Gender Lens investing (GLI) considers how investment capital can be used to have a positive impact on the lives of women and girls. The term was coined by Joy Anderson (Criterion Institute) and Jackie VanderBrug (US Trust, previously at Criterion) in 2009, but the concept has been influenced by many women and men across the financial sphere. GLI is coming into sharper focus as Environmental and Social Governance (ESG) reporting becomes more prominent.
Suzanne Biegel, a senior advisor at the Criterion institute, explains the 4 different dimensions of gender lens investing.
- Investments increase access to capital for female entrepreneurs and businesses, i.e., by supporting female-founded companies.
- Investments are made into companies that increase women’s wealth, such as those that are female owned, that provide well-paid jobs to women or that encourage women’s financial participation.
- Investments are focused on companies that create products or services that benefit women and girls.
- Investment approaches are informed by the gender values within systems and organisations.
KPMG identify two key motivations behind GLI. Firstly, many investors simply want to invest in companies which offer products or services that will improve the lives of women and girls. According to the IMF, investment into such services will have positive social and economic impact because of the spill-over effects in healthcare, education and economic growth and job creation: “Investment in women’s education and health, and attention to their employment opportunities and empowerment, pays big dividends in terms of economic development”.
Secondly, KPMG report that investing into companies with high levels of gender equality within their workforce actually improves the performance of an investment: companies with high levels of gender equality perform better financially and have stronger predicted growth. For example, research conducted by Forbes in 2020 highlights that diverse teams make better business decisions 87% of the time and that these decisions are made twice as fast.
Although companies that offer products and services to improve gender equality or that are female-owned or led tend to attract gender lens investing, this is not a requirement. Rather, organisational structure, culture, internal policies and workplace environment are the key considerations for potential investors.
As detailed in their 2018 ESG report, Private Equity Firm KKR consider ESG issues, including board gender composition and labour relations, when selecting the companies in which they invest. For example, KKR has encouraged clients to invest in Trainline, which has a 1% gender pay gap, a female CEO, and has pledged to reduce gender-stereotyped assignment of roles by supporting the next generation of female engineers and coders.
Goldman Sachs is another corporation publicly committed to GLI. In their 2017 ESG Report they argued that impact investments which are guided by gender-equity and other ESG factors hold potential to drive competitive risk-adjusted returns whilst simultaneously generating social and environmental benefit. The company has restated this commitment to impact investing. In 2020 CEO David Solomon announced that companies must host at least one ‘diverse’ board member, such as a woman, if they are to take them public.

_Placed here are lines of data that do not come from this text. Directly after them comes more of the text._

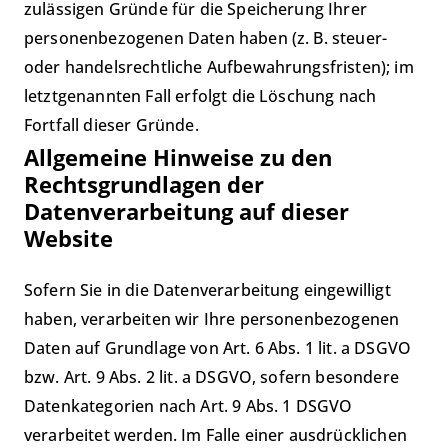
zulässigen Gründe für die Speicherung Ihrer
personenbezogenen Daten haben (z. B. steuer-
oder handelsrechtliche Aufbewahrungsfristen); im
letztgenannten Fall erfolgt die Löschung nach
Fortfall dieser Gründe.
Allgemeine Hinweise zu den
Rechtsgrundlagen der
Datenverarbeitung auf dieser
Website
Sofern Sie in die Datenverarbeitung eingewilligt
haben, verarbeiten wir Ihre personenbezogenen
Daten auf Grundlage von Art. 6 Abs. 1 lit. a DSGVO
bzw. Art. 9 Abs. 2 lit. a DSGVO, sofern besondere
Datenkategorien nach Art. 9 Abs. 1 DSGVO
verarbeitet werden. Im Falle einer ausdrücklichen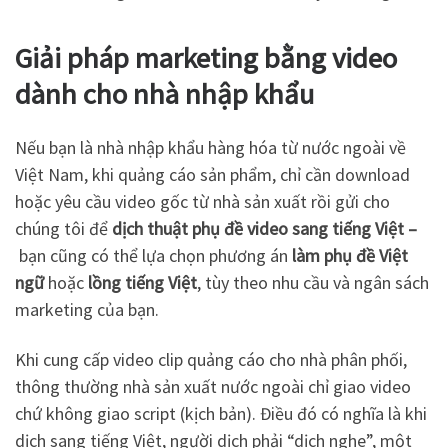
Giải pháp marketing bằng video
dành cho nhà nhập khẩu
Nếu bạn là nhà nhập khẩu hàng hóa từ nước ngoài về
Việt Nam, khi quảng cáo sản phẩm, chỉ cần download
hoặc yêu cầu video gốc từ nhà sản xuất rồi gửi cho
chúng tôi để
dịch thuật phụ đề video sang tiếng Việt
–
bạn cũng có thể lựa chọn phương án
làm phụ đề Việt
ngữ
hoặc
lồng tiếng Việt
, tùy theo nhu cầu và ngân sách
marketing của bạn.
Khi cung cấp video clip quảng cáo cho nhà phân phối,
thông thường nhà sản xuất nước ngoài chỉ giao video
chứ không giao script (kịch bản). Điều đó có nghĩa là khi
dịch sang tiếng Việt, người dịch phải “dịch nghe”, một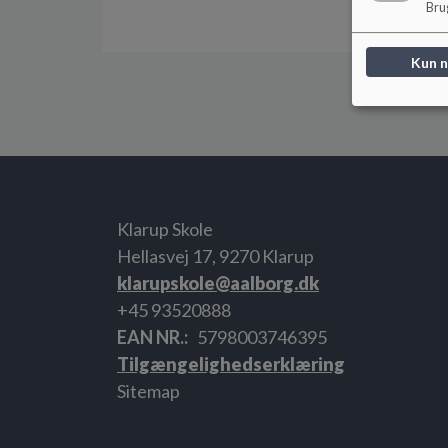
Brug
Kun 
Klarup Skole
Hellasvej 17, 9270 Klarup
klarupskole@aalborg.dk
+45 93520888
EAN NR.
5798003746395
Tilgængelighedserklæring
Sitemap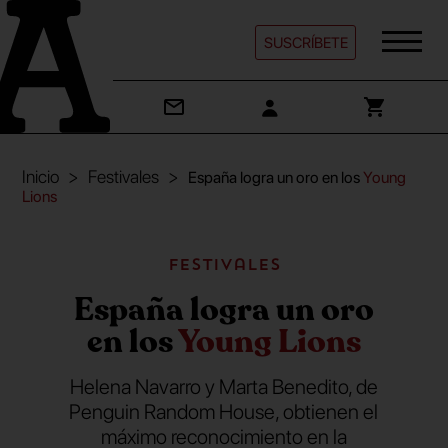
SUSCRÍBETE
Inicio
Festivales
España logra un oro en los
Young
Lions
Festivales
España logra un oro
en los
Young Lions
Helena Navarro y Marta Benedito, de
Penguin Random House, obtienen el
máximo reconocimiento en la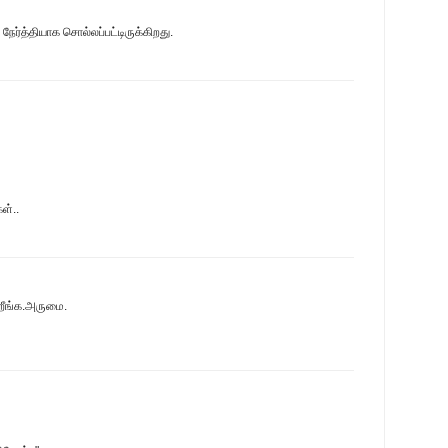
ர்த்தியாக சொல்லப்பட்டிருக்கிறது.
ள்..
ிறீங்க.அருமை.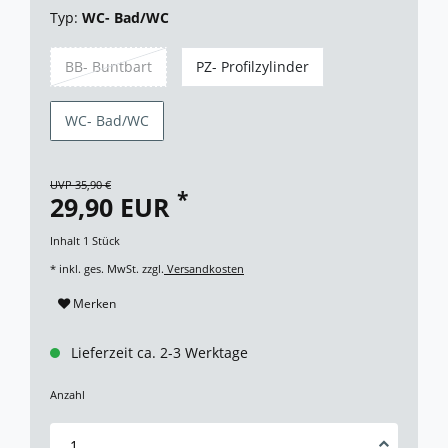
Typ:
WC- Bad/WC
BB- Buntbart
PZ- Profilzylinder
WC- Bad/WC
UVP 35,90 €
*
29,90 EUR
Inhalt
1
Stück
* inkl. ges. MwSt. zzgl.
Versandkosten
Merken
Lieferzeit ca. 2-3 Werktage
Anzahl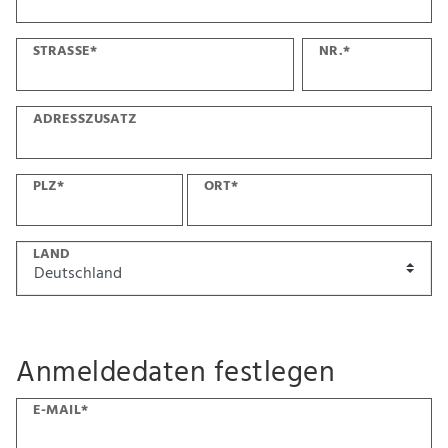
STRASSE*
NR.*
ADRESSZUSATZ
PLZ*
ORT*
LAND
Anmeldedaten festlegen
E-MAIL*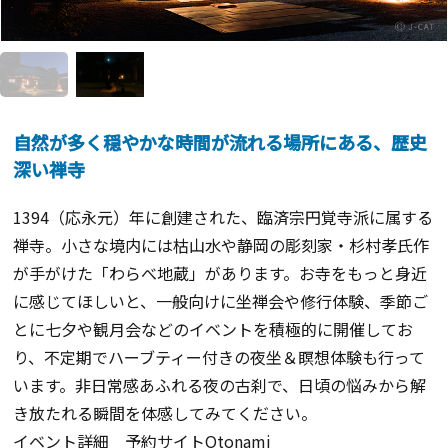
自然が多く穏やかな時間が流れる場所にある、歴史
深い禅寺
1394（応永元）年に創建された、臨済宗円覚寺派に属する
禅寺。小さな境内には枯山水や静岡の彫刻家・杉村孝氏作
が手がけた「わらべ地蔵」があります。お寺をもっと身近
に感じてほしいと、一般向けに坐禅会や修行体験、季節ご
とに七夕や観月会などのイベントを積極的に開催してお
り、不定期でハーブティー付きの夜坐＆瞑想体験も行って
います。非日常感あふれる夜の古刹で、日頃の悩みから解
き放たれる瞬間を体感してみてください。
イベント詳細 予約サイトOtonami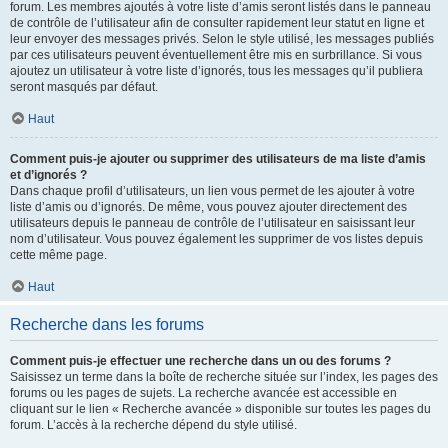
forum. Les membres ajoutés à votre liste d’amis seront listés dans le panneau
de contrôle de l’utilisateur afin de consulter rapidement leur statut en ligne et
leur envoyer des messages privés. Selon le style utilisé, les messages publiés
par ces utilisateurs peuvent éventuellement être mis en surbrillance. Si vous
ajoutez un utilisateur à votre liste d’ignorés, tous les messages qu’il publiera
seront masqués par défaut.
Haut
Comment puis-je ajouter ou supprimer des utilisateurs de ma liste d’amis
et d’ignorés ?
Dans chaque profil d’utilisateurs, un lien vous permet de les ajouter à votre
liste d’amis ou d’ignorés. De même, vous pouvez ajouter directement des
utilisateurs depuis le panneau de contrôle de l’utilisateur en saisissant leur
nom d’utilisateur. Vous pouvez également les supprimer de vos listes depuis
cette même page.
Haut
Recherche dans les forums
Comment puis-je effectuer une recherche dans un ou des forums ?
Saisissez un terme dans la boîte de recherche située sur l’index, les pages des
forums ou les pages de sujets. La recherche avancée est accessible en
cliquant sur le lien « Recherche avancée » disponible sur toutes les pages du
forum. L’accès à la recherche dépend du style utilisé.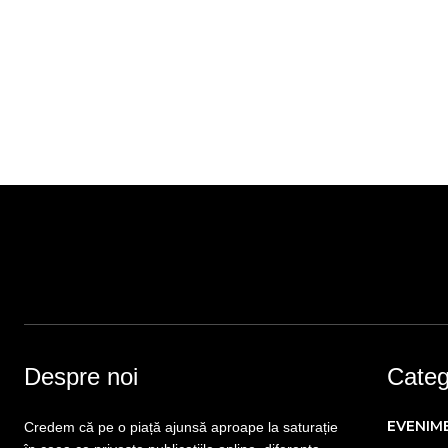
Despre noi
Catego
EVENIM
Credem că pe o piață ajunsă aproape la saturație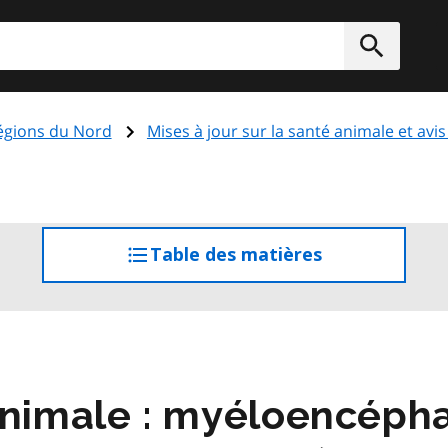
rcher
Soumett
régions du Nord
Mises à jour sur la santé animale et avi
Table des matières
accéder
à
la
table
des
matières
animale : myéloencéph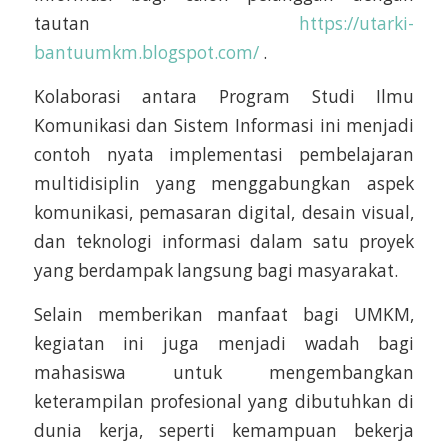
tautan
https://utarki-
bantuumkm.blogspot.com/
.
Kolaborasi antara Program Studi Ilmu
Komunikasi dan Sistem Informasi ini menjadi
contoh nyata implementasi pembelajaran
multidisiplin yang menggabungkan aspek
komunikasi, pemasaran digital, desain visual,
dan teknologi informasi dalam satu proyek
yang berdampak langsung bagi masyarakat.
Selain memberikan manfaat bagi UMKM,
kegiatan ini juga menjadi wadah bagi
mahasiswa untuk mengembangkan
keterampilan profesional yang dibutuhkan di
dunia kerja, seperti kemampuan bekerja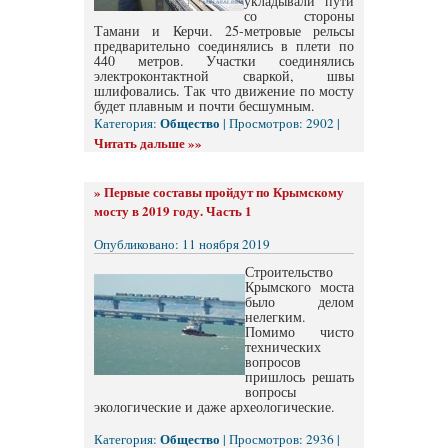
укладывали пути
со стороны
Тамани и Керчи. 25-метровые рельсы
предварительно соединялись в плети по
440 метров. Участки соединялись
электроконтактной сваркой, швы
шлифовались. Так что движение по мосту
будет плавным и почти бесшумным.
Общество
Категория:
| Просмотров: 2902 |
Читать дальше »»
»
Первые составы пройдут по Крымскому
мосту в 2019 году. Часть 1
Опубликовано: 11 ноября 2019
Строительство
Крымского моста
было делом
нелегким.
Помимо чисто
технических
вопросов
пришлось решать
вопросы
экологические и даже археологические.
Общество
Категория:
| Просмотров: 2936 |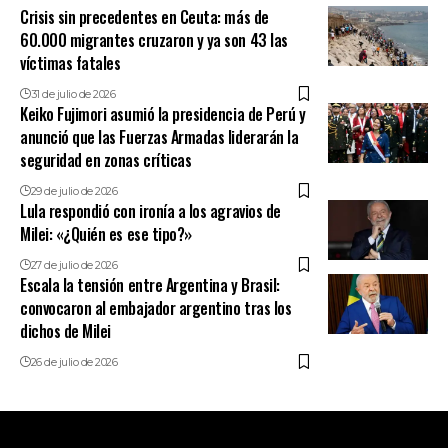
Crisis sin precedentes en Ceuta: más de
60.000 migrantes cruzaron y ya son 43 las
víctimas fatales
31 de julio de 2026
Keiko Fujimori asumió la presidencia de Perú y
anunció que las Fuerzas Armadas liderarán la
seguridad en zonas críticas
29 de julio de 2026
Lula respondió con ironía a los agravios de
Milei: «¿Quién es ese tipo?»
27 de julio de 2026
Escala la tensión entre Argentina y Brasil:
convocaron al embajador argentino tras los
dichos de Milei
26 de julio de 2026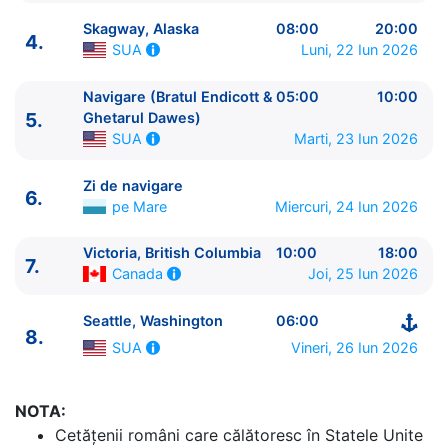
Skagway, Alaska
08:00
20:00
4.
Luni, 22 Iun 2026
SUA
Navigare (Bratul Endicott &
05:00
10:00
5.
Ghetarul Dawes)
ITINERARIU
Marti, 23 Iun 2026
SUA
Ziua | Portul | Sosire - Plecare
----------------------------------------
Zi de navigare
6.
1.
Seattle, Washington
SUA
⚓ - 16:00
pe Mare
Miercuri, 24 Iun 2026
2.
Zi de navigare
pe Mare
0:00 - 0:00
3.
Juneau, Alaska
SUA
13:00 - 22:00
Victoria, British Columbia
10:00
18:00
7.
4.
Skagway, Alaska
SUA
08:00 - 20:00
Joi, 25 Iun 2026
Canada
5.
Navigare (Bratul Endicott & Ghetarul Dawes)
Seattle, Washington
06:00
SUA
05:00 - 10:00
8.
6.
Zi de navigare
pe Mare
0:00 - 0:00
Vineri, 26 Iun 2026
SUA
7.
Victoria, British Columbia
Canada
10:00 - 18:00
8.
Seattle, Washington
SUA
06:00 - ⚓
NOTA:
Cetăţenii români care călătoresc în Statele Unite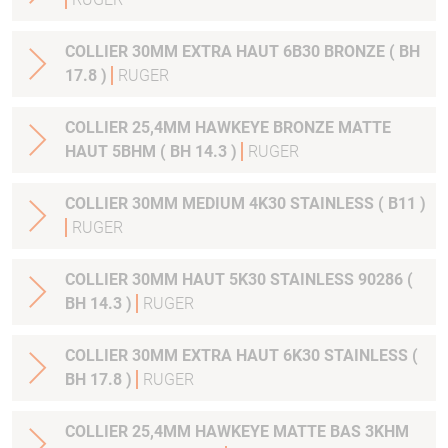
COLLIER 30MM EXTRA HAUT 6B30 BRONZE ( BH
17.8 )
RUGER
COLLIER 25,4MM HAWKEYE BRONZE MATTE
HAUT 5BHM ( BH 14.3 )
RUGER
COLLIER 30MM MEDIUM 4K30 STAINLESS ( B11 )
RUGER
COLLIER 30MM HAUT 5K30 STAINLESS 90286 (
BH 14.3 )
RUGER
COLLIER 30MM EXTRA HAUT 6K30 STAINLESS (
BH 17.8 )
RUGER
COLLIER 25,4MM HAWKEYE MATTE BAS 3KHM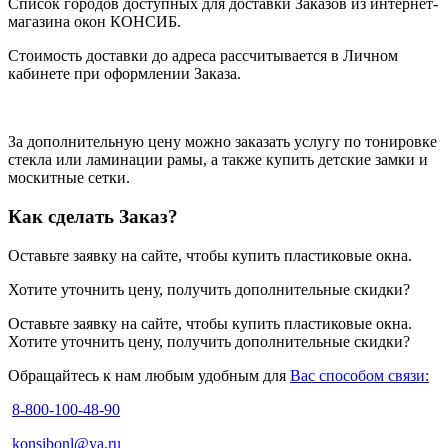
Список городов
доступных для доставки Заказов из интернет-
магазина окон КОНСИБ.
Стоимость доставки до адреса рассчитывается в Личном
кабинете при оформлении Заказа.
За дополнительную цену можно заказать услугу по тонировке
стекла или ламинации рамы, а также купить детские замки и
москитные сетки.
Как сделать Заказ?
Оставьте заявку на сайте, чтобы купить пластиковые окна.
Хотите уточнить цену, получить дополнительные скидки?
Оставьте заявку на сайте, чтобы купить пластиковые окна.
Хотите уточнить цену, получить дополнительные скидки?
Обращайтесь к нам любым удобным для
Вас способом связи:
8-800-100-48-90
konsibonl@ya.ru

Some companies have progressed further with such initiatives. For example, and as detailed in their 2019 ESG Report, 17% of Rockefeller Investment Management’s holdings already have over 25% female executives, and the company actively considers the proportion of women executives when evaluating future investments.
Such businesses are not alone in their engagement with GLI. An analysis of a company’s gender-based social policies is becoming increasingly integrated into investment strategy and decision making. For this reason, it is important that companies’ ESG reports can genuinely celebrate the ways in which they support gender equality both internally and externally. “There’s a lot of interest in gender-lens investing, and it’s more than just a trend… Lots of capital is going in this direction, billions and billions of dollars.” says Seema Hingorani, managing director at Morgan Stanley Investment Management in New York.
They theorise that having fair and sustainable gender equality policies will help a company to attract and retain customers, recruit the best staff, and accrue maximum investment.